В один момент его горячки Акакию пригрезилоь, что трое или четверо ерошкинских сорванцов затеяли над его кроватью игру в дартс, в другой раз он будто наяву видел, что белобрысый блатной с его работы издевался над ним, требуя надеть треснутые боты из искусственной кожи и быть мужиком вернуться на работу. Когда же пришёл его последний час рядом с ним был Стаднюк. Старец, лысая голова которого сверкала ярко как летнее солнце, склонился над ним и голосом скрипучим и ворчливым наставлял: – Ах ты дурачина-простофиля желторотая, ведь я же говорил тебе! Слепондя ты, слепондя! – Старческие дёсны щёлкали как раскаты грома, словно в уши Акакию хором орал весь мир. – Ты, видно, до сих пор думаешь, что берлинскую стену построили, чтобы не пускать их к нам, а не наоборот? Да? – настойчиво вопрошал старец, как вдруг Акакий закричал, голос его срывался от страха и изумления – должно быть, это он вновь мысленно прокручивал инцидент на Красной площади: за ним гнались гопники, ступни его гулко стучали по мостовой, пальцы вцепились в кремлевскую стену, – Скорее! – завопил он, – скорее! Дайте же кто-нибудь мне лестницу! ... – и тут он затих.
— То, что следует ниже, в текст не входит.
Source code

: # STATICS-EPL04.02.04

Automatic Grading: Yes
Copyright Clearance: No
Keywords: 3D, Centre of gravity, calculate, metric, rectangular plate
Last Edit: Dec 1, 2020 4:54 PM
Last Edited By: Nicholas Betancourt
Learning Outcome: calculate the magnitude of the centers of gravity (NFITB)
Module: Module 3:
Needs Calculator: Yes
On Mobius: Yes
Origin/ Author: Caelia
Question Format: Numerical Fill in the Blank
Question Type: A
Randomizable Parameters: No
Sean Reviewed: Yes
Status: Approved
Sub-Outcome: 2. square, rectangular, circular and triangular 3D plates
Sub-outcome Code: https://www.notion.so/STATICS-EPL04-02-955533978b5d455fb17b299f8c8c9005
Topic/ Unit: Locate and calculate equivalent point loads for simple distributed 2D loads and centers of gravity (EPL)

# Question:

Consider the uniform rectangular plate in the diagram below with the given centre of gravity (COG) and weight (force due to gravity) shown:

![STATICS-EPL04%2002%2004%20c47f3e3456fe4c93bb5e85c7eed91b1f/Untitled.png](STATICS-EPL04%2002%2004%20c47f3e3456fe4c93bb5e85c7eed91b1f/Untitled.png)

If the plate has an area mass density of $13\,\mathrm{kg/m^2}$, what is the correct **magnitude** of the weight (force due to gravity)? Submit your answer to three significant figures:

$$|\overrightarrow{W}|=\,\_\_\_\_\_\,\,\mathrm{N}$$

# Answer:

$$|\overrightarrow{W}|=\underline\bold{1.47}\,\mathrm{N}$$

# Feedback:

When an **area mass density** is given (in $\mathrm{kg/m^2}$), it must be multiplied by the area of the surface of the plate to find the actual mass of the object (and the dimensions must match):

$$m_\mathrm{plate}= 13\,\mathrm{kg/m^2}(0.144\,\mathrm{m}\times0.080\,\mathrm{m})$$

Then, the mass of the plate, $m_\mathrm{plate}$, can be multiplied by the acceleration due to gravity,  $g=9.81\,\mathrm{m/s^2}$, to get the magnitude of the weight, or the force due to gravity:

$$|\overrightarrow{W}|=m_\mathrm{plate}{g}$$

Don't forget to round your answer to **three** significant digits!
Той зимой, однако, в Москве не было замечено ни единого сдирающего с прохожих пальто привидения – ни единой жаждущей отмщения мёртвой души, вставшей из неуютной могилы, чтобы свести счеты с ещё живущими. Никакого уменьшения потока иностранных пальто, идущего через финскую границу или через сеть доков одесского порта, а также едущего в битком набитых чемоданах жён дипломатов или багаже партийных функционеров, возвращающихся из загранпоездок, также не наблюдалось. Нет, жизнь шла своим чередом. По улицам сновали Жигули, деловоды занимались документами, писатели писали книги, старику Стаднюку пришлось откопать старинного дружка, чтобы помог ему захапать жилплощадь Акакия, а Ирина Ерошкина снова «залетела». Родион Мышкин какое-то время вспоминал об Акакии, покачивая головой за бутербродом с языком или медля на секунду во время обеденной шахматной партии с Григорием Страврогиным, тем самым борзым блондином, которого теперь пересадили за стол Акакия. Что до капитана Жареное, то ему лишь раз приснился кошмарный сон, в котором он видел, как тот самый деловодишка нагишом ворвался в конференц-зал и вновь завладел своим пальто. Вот, собственно, и всё. Родион довольно быстро забыл своего бывшего коллегу - гамбиты Григория увлекали его гораздо больше. Капитан же Жареное наутро после своего дурного сна открыл свой шкаф и нашёл злосчастное пальто в целости и сохранности там, где его и повесил, - между своими двумя сорочками и парадным мундиром. Больше он ни разу в жизни не вспомнил ни о каком Акакие Акакиевиче, а когда он, весь горделивый и торжественный, появлялся в новом пальто на улице, прохожие неизменно принимали его за самого Генсека.